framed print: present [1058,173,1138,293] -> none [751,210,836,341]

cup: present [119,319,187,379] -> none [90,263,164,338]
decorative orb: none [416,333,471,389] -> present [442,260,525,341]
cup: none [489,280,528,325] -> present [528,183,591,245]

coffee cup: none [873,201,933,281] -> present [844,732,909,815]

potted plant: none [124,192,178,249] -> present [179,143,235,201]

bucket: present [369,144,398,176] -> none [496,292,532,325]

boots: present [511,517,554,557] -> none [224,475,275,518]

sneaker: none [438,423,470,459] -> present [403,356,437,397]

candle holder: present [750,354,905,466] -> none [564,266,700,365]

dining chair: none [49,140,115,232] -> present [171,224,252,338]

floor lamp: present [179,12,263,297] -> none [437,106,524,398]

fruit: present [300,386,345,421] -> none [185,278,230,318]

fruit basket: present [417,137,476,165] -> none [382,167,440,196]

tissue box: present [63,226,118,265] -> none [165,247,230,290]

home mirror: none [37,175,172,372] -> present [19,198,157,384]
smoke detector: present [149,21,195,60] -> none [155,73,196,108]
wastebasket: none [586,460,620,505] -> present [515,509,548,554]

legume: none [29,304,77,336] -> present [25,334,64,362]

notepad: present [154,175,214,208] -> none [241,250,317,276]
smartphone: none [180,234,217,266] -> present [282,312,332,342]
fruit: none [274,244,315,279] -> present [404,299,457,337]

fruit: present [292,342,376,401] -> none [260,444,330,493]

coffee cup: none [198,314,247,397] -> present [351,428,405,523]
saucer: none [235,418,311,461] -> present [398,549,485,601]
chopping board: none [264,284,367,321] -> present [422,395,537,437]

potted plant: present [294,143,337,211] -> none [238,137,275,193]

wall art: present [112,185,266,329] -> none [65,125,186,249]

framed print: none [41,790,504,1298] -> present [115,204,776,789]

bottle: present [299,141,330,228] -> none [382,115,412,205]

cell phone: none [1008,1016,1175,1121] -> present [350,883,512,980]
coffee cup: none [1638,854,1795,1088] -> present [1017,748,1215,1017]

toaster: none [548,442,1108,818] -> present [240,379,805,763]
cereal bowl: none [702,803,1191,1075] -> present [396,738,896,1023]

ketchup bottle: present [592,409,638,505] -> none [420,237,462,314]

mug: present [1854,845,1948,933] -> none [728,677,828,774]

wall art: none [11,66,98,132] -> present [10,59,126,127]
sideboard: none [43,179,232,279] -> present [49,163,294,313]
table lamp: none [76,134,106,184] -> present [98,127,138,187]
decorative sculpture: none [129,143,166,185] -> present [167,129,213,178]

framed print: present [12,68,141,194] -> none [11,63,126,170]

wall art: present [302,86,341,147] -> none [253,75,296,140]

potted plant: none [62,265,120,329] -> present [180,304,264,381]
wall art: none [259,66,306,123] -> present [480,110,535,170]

** Task goal **
From the data, collect all lines where the string "print" appears.

** Reply to the task **
framed print: present [1058,173,1138,293] -> none [751,210,836,341]
framed print: none [41,790,504,1298] -> present [115,204,776,789]
framed print: present [12,68,141,194] -> none [11,63,126,170]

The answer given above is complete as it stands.